As a politician, Blair’s own messianism diminished public support for intervention. He jettisoned a prudential approach to foreign affairs in favour of the neoconservative notion that dictatorships should always be overthrown using force, unilateral force if necessary. This led Cook to resign in protest at Britain’s involvement in the 2003 Iraq War. Cook was not an isolationist; rather, he viewed the Iraq War as a betrayal of the very internationalist principles set out during Blair’s Chicago speech: principally, the idea that military action should be taken only when diplomacy had failed.

Blair appears not to have learned the lessons of those years. Writing last week, he sought to justify the debacles in Iraq and Afghanistan by declaring that, while the attempt to export democracy “may have been a misplaced ambition… it was not an ignoble one”.

This is the language of ideological fervour: that intentions are enough regardless of the result. Despite their many differences, Blair shares this ideological interpretation of the world with his erstwhile foes on the far left. Both believe that the ends justify the means. 

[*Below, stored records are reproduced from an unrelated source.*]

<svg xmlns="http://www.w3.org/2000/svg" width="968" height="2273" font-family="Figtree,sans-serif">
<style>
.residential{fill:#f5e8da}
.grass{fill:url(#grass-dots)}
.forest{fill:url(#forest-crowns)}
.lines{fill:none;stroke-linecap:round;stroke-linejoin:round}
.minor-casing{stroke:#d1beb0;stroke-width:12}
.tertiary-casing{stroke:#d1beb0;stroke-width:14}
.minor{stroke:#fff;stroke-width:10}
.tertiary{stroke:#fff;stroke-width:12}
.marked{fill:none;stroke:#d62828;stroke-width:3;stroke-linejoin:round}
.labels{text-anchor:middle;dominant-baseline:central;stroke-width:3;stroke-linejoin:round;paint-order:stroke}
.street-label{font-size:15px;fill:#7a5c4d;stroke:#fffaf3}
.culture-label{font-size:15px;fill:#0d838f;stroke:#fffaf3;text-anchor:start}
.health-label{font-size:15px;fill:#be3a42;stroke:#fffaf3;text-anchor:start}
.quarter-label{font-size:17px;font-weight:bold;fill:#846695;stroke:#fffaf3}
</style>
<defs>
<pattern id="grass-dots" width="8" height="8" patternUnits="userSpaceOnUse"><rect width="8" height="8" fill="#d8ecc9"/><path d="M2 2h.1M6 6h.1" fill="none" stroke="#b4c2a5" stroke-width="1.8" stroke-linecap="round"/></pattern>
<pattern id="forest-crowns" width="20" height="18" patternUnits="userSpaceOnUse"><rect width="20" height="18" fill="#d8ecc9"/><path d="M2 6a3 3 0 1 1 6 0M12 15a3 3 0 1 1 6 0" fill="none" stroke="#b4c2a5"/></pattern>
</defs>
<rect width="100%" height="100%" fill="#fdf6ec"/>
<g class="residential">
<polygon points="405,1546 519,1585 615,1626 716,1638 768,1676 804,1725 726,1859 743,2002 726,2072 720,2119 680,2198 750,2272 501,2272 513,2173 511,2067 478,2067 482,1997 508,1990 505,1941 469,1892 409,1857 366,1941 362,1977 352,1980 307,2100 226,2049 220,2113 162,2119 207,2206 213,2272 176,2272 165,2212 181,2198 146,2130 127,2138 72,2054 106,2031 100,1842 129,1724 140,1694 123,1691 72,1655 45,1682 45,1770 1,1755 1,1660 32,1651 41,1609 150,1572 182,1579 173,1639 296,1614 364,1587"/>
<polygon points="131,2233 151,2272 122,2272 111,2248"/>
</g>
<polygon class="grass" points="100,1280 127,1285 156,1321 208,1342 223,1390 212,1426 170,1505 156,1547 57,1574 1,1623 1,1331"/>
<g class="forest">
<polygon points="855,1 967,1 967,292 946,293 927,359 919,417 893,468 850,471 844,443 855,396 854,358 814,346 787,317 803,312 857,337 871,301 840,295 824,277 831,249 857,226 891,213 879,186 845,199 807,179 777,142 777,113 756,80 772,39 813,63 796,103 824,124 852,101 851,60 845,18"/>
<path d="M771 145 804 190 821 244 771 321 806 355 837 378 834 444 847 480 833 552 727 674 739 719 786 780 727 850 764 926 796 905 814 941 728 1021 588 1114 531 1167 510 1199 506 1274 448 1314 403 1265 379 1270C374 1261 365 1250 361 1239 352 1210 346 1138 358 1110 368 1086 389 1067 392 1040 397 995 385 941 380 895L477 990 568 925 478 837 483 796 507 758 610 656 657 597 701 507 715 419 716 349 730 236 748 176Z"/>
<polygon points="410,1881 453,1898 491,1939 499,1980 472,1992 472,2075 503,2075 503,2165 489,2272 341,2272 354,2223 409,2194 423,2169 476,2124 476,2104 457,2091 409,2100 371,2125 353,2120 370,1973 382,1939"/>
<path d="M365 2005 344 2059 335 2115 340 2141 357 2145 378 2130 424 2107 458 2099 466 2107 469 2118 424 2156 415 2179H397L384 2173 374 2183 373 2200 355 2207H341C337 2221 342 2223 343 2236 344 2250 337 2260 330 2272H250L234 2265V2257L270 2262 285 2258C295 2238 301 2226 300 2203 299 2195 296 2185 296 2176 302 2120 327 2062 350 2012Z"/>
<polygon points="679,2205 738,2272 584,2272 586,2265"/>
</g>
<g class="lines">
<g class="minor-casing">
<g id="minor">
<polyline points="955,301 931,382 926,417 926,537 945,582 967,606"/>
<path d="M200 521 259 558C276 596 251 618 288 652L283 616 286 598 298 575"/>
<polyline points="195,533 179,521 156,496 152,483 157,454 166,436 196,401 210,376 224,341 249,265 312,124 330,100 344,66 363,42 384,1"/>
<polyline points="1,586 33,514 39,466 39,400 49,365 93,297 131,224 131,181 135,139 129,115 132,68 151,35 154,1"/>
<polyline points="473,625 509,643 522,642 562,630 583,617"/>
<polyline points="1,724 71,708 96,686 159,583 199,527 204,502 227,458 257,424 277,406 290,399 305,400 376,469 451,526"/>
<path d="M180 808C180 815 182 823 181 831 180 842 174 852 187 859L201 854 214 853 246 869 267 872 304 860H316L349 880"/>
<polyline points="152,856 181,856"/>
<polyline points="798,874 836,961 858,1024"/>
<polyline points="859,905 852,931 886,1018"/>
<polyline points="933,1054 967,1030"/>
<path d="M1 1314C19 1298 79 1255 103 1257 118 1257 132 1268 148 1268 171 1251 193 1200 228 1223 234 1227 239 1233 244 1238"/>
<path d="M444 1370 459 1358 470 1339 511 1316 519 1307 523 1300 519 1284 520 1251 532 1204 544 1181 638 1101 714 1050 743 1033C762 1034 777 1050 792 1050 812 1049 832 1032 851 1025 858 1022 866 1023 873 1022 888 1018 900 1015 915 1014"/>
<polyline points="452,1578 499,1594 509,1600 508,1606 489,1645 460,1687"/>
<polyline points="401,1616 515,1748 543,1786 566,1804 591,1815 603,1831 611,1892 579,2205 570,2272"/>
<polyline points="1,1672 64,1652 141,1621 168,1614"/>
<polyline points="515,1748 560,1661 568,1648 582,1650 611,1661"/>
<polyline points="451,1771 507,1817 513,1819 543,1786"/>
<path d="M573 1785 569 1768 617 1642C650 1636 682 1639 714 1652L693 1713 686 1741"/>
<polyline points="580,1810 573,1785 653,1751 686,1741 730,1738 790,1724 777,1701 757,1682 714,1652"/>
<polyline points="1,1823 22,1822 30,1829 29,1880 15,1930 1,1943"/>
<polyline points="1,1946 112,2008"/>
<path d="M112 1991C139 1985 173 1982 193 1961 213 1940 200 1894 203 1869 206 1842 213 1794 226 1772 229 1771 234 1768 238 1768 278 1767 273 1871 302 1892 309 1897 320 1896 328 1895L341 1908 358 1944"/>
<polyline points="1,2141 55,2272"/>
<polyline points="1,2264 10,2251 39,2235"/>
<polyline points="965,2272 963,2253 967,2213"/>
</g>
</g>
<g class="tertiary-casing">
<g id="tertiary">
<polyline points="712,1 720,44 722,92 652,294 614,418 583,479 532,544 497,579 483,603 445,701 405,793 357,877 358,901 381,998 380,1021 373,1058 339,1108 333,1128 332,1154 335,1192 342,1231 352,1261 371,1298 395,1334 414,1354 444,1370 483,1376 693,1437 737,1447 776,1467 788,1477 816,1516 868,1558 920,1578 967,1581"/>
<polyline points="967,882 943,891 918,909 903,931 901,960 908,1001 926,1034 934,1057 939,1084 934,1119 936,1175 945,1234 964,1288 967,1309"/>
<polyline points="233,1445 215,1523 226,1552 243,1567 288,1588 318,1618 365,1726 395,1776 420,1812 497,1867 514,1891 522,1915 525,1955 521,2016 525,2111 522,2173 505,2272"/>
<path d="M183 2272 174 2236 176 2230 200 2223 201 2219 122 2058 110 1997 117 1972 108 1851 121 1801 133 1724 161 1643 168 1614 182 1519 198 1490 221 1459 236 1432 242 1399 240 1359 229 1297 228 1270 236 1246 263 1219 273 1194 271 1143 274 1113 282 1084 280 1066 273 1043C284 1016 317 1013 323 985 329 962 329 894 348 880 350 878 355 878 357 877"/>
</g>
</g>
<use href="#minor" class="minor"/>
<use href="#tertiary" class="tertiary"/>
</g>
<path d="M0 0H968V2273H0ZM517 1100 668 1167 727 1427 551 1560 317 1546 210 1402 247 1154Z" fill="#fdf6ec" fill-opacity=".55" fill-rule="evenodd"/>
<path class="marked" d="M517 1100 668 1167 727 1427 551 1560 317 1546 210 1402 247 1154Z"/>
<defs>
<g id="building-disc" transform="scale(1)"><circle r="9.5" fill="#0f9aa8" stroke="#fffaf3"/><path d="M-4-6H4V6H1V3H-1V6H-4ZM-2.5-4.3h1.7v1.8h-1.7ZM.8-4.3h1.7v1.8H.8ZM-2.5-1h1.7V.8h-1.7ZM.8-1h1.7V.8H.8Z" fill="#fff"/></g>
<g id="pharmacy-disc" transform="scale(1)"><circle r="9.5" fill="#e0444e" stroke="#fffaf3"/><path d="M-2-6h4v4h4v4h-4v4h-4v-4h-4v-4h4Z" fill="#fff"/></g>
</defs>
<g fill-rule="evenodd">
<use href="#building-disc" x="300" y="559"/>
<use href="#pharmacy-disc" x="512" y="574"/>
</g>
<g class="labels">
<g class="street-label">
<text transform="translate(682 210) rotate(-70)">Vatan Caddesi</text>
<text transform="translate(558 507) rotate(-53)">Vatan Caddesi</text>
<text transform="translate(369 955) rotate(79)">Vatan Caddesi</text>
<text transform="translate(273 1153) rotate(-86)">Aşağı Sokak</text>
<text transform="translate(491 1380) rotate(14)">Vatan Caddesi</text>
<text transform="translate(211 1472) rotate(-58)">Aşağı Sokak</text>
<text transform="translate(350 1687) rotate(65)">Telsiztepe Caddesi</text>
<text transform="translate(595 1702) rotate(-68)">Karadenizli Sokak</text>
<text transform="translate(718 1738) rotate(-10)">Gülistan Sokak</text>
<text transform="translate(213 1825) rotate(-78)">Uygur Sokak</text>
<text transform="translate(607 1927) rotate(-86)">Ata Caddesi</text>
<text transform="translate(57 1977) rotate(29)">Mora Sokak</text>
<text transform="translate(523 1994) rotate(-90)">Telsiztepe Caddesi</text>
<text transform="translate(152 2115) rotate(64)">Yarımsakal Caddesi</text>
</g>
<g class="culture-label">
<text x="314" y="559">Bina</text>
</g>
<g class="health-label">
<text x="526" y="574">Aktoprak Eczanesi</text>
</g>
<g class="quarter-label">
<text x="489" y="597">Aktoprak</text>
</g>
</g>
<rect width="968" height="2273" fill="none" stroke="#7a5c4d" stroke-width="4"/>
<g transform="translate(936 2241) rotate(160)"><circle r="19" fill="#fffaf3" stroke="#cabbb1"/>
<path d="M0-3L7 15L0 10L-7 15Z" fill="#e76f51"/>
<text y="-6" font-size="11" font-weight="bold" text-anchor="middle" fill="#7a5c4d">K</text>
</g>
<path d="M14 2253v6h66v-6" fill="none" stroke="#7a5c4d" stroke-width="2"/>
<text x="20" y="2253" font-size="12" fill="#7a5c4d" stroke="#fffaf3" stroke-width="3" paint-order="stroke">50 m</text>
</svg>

As I have previously written for the New Statesman, there were persuasive arguments for keeping a limited number of British and American troops in Afghanistan. Furthermore, it is lazy and myopic to suggest that Afghan citizens gained nothing from the overthrow of the Taliban in 2001.

But there is a reason for the public’s increasing reluctance to sanction military intervention overseas. Part of that is the hubris that flows from the Blairite view of the world. As New Statesman contributor John Gray has written, Blair is a “neo-liberal by default, but a neo-conservative by conviction”.

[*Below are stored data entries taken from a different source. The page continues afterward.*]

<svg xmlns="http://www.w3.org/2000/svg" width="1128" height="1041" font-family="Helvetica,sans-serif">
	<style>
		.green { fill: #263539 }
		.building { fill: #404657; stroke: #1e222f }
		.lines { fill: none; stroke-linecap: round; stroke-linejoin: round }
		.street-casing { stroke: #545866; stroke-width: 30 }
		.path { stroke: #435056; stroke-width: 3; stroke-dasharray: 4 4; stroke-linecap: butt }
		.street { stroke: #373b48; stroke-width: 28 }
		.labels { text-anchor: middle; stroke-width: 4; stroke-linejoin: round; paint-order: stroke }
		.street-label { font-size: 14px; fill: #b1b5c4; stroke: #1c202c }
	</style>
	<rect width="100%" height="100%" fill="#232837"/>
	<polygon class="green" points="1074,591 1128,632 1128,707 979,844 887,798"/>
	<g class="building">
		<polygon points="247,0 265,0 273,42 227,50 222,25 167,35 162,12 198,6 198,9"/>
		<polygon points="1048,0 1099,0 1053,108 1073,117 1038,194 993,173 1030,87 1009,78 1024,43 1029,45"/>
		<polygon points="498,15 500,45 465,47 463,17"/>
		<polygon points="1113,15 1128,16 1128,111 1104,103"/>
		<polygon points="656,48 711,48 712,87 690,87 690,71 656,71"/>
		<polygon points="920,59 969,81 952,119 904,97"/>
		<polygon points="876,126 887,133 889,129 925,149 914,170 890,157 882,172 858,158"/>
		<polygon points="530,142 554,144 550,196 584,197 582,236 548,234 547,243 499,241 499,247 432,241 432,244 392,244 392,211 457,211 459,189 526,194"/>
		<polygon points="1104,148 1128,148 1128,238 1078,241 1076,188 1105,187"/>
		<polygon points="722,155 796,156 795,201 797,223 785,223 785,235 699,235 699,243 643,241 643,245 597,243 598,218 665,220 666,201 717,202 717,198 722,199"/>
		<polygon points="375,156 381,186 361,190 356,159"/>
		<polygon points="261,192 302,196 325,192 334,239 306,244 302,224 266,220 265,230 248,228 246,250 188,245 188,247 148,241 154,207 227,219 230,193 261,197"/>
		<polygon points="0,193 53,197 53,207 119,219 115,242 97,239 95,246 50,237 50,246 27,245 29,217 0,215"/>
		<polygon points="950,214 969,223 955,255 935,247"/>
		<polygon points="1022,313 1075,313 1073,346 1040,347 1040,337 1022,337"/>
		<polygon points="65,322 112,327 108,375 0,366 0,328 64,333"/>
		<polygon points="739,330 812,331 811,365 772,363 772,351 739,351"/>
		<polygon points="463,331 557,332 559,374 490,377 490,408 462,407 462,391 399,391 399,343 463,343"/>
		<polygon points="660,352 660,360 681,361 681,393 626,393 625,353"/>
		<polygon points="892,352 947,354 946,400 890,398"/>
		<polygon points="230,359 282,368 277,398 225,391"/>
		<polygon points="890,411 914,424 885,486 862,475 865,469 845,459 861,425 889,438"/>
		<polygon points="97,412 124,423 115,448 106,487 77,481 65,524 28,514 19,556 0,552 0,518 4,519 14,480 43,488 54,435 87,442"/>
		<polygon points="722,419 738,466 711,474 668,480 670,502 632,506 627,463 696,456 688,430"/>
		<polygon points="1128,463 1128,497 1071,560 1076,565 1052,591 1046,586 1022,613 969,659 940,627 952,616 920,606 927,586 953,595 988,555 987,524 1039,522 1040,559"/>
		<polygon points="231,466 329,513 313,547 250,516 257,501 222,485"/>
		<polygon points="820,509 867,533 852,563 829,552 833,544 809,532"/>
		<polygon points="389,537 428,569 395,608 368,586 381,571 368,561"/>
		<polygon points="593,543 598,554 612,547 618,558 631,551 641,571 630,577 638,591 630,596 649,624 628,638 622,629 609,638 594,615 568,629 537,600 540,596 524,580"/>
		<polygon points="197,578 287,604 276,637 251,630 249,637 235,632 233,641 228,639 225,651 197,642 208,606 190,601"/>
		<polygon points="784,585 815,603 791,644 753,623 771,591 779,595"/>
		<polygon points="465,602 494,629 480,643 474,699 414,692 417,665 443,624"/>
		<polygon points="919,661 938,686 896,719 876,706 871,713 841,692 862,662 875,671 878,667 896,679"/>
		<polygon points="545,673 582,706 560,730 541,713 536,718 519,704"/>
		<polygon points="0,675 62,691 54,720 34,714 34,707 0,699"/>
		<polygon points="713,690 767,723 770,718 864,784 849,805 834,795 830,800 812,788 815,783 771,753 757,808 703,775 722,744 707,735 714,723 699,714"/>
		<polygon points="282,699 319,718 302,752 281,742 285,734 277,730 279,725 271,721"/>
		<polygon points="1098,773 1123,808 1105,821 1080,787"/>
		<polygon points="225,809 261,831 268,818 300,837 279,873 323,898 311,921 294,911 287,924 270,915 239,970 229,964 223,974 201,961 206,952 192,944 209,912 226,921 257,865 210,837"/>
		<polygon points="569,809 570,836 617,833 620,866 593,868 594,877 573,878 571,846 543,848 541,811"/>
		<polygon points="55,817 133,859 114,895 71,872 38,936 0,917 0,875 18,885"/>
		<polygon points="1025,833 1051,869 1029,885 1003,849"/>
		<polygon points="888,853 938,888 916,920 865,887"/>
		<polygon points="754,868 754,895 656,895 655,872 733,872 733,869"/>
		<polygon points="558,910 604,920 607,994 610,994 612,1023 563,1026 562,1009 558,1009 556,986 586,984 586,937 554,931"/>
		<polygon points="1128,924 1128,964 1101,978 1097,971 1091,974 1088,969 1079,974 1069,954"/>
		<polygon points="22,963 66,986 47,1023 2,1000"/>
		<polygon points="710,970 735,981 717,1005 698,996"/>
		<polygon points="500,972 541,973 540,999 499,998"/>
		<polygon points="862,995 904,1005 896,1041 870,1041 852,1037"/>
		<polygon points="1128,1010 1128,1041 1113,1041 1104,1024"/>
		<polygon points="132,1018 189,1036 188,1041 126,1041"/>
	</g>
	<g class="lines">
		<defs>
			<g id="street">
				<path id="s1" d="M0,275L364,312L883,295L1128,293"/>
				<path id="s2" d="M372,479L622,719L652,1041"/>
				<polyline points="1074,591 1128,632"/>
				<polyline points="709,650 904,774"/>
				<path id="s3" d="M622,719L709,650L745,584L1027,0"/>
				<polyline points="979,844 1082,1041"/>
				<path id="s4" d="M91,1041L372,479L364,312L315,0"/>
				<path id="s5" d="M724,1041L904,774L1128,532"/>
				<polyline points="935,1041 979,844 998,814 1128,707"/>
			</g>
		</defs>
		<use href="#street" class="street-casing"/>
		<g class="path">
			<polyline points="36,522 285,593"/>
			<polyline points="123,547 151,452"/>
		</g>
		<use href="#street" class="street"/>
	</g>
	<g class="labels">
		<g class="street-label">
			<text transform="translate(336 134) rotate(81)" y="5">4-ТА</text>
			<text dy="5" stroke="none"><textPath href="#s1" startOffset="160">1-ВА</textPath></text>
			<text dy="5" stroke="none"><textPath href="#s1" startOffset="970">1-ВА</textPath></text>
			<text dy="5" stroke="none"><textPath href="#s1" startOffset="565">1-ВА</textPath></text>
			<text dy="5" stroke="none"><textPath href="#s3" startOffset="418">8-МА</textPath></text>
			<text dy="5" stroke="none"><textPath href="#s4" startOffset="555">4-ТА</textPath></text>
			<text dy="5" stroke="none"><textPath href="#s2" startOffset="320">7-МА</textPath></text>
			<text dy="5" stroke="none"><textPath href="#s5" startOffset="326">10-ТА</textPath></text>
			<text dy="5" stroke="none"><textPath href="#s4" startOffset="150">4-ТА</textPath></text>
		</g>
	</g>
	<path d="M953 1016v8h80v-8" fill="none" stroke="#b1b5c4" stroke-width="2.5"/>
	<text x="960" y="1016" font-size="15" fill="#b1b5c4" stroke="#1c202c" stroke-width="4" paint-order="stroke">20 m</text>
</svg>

There was much to admire in Blair’s Chicago speech. But like so many ideas that begin from noble intentions, in the years that followed the doctrine of humanitarian intervention became a caricature, a utopian view of the world that ossified into an inflexible doctrine. In this sense, Blair himself has become the most unlikely of conservatives: a forlorn and tragic figure whose public interventions hark back to the long-dispelled ideological illusions of a past era.

Today, once again, we live in a world where concerns about human rights are often left behind when we check in our passports. Blair may not like this world – I certainly don’t – yet his own track record is one of the major reasons we find ourselves back at this sorry juncture. Whether he chooses to stay quiet or not, perhaps the former prime minister should reflect on this a little more deeply.